The man was taken to the hospital by an ambulance, which then arrived and fully recovered. It says in the message from Everdrone. Savior Dr. Mustafa Ali is an emergency doctor by profession, a successful mission To the Swedish public broadcaster Sverigesradio.
Everdrone has been running a defibrillator drone delivery service in the Swedish province of Västra Götaland along with authorities, state emergency operator SOS Alarm and Karolinska Institutet of Medicine in Västra Götaland, Sweden, since last year. This was preceded by a study with a four-month testing phase. In 12 of the 53 real alarm cases, drones were in the air during tests – and in seven cases faster than the ambulance at the scene. However, airborne defibrillators were not used at this point. Everdrone is currently with the Emergency Drone Service in five locations and can therefore reach 200,000 people in Västra Götaland.

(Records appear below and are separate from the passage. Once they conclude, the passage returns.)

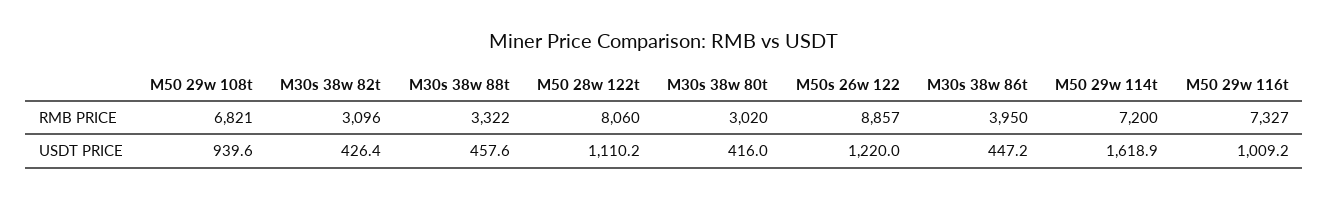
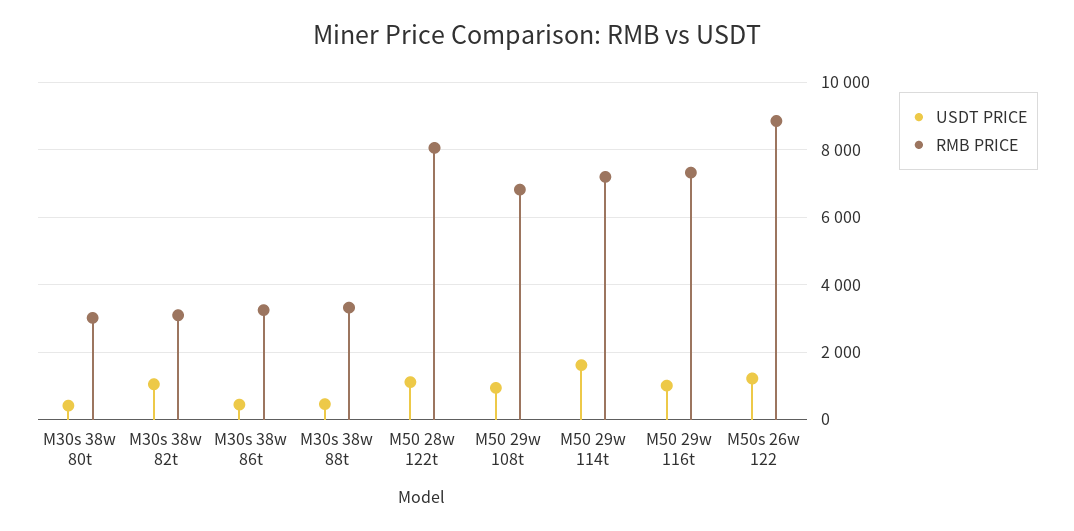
  {
    "RMB PRICE": {
      "M50 29w 108t": 6821,
      "M30s 38w 82t": 3096,
      "M30s 38w 88t": 3322,
      "M50 28w 122t": 8060,
      "M30s 38w 80t": 3020,
      "M50s 26w 122": 8857,
-     "M30s 38w 86t": 3950,
+     "M30s 38w 86t": 3200,
      "M50 29w 114t": 7200,
      "M50 29w 116t": 7327
    },
    "USDT PRICE": {
      "M50 29w 108t": 939.6,
-     "M30s 38w 82t": 426.4,
+     "M30s 38w 82t": 1000,
      "M30s 38w 88t": 457.6,
      "M50 28w 122t": 1110.2,
      "M30s 38w 80t": 416,
      "M50s 26w 122": 1220,
      "M30s 38w 86t": 447.2,
      "M50 29w 114t": 1618.9,
      "M50 29w 116t": 1009.2
    }
  }

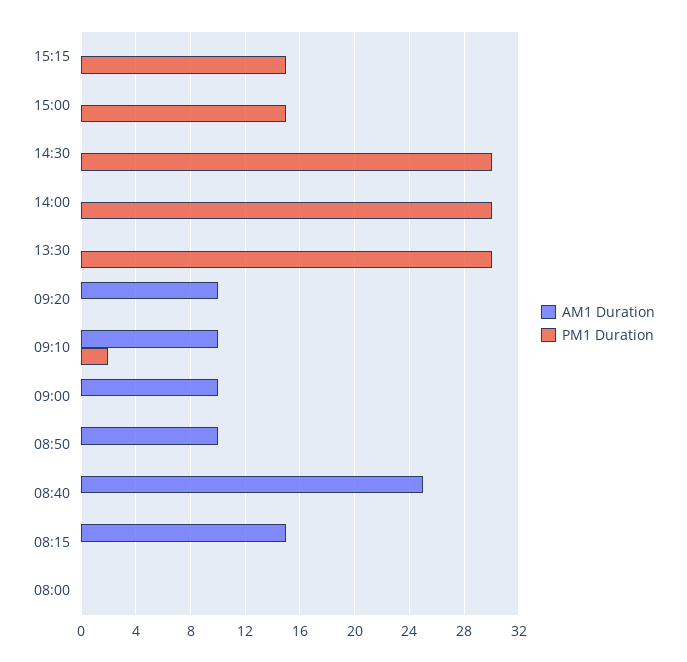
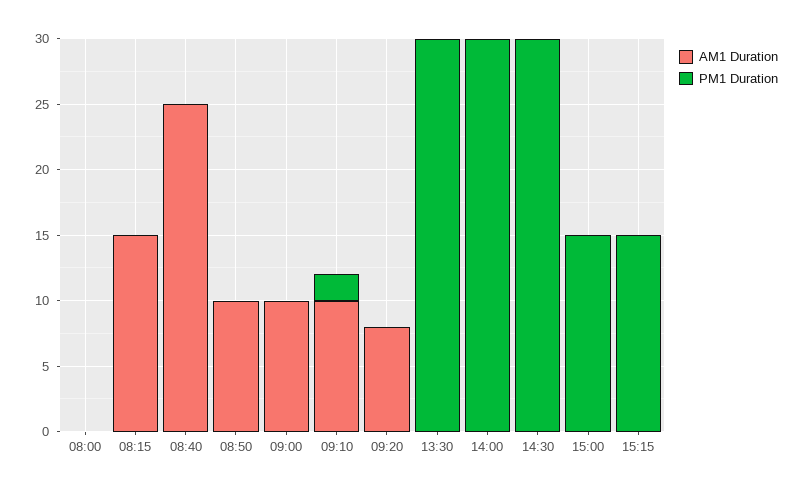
  {
    "AM1 Duration": {
      "15:15": 0,
      "15:00": 0,
      "14:30": 0,
      "14:00": 0,
      "13:30": 0,
-     "09:20": 10,
+     "09:20": 8,
      "09:10": 10,
      "09:00": 10,
      "08:50": 10,
      "08:40": 25,
      "08:15": 15,
      "08:00": 0
    },
    "PM1 Duration": {
      "15:15": 15,
      "15:00": 15,
      "14:30": 30,
      "14:00": 30,
      "13:30": 30,
      "09:20": 0,
      "09:10": 2,
      "09:00": 0,
      "08:50": 0,
      "08:40": 0,
      "08:15": 0,
      "08:00": 0
    }
  }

So far, little chance of cardiac arrest
The chance of survival for people who have had cardiac arrest outside the hospital is about 11 percent, The study says on the drone system. An ambulance in Sweden currently takes an average of 11 minutes to reach its destination – the chance of survival drops dramatically with each minute. CPR as soon as possible and the use of a defibrillator increases the patient’s chances. Here, drones can help with faster delivery.
This is the first time in the history of medicine that a self-driving drone has helped save a heart patient, according to Everdron. According to Chairman Mats Saleström, there is still a lot to improve in order for Everdrone to fit well into the lifesaving series. “We are currently working extensively on how the emergency call center can assist the caller and ensure that the already connected defibrillator is used,” Tell the Swedish technology magazine Nyteknik.
According to a Nyteknik report, drones can currently fly a maximum of six kilometers in one direction, at speeds of up to 60 kilometers per hour. Night flights are now possible, but bad weather is still a major hurdle.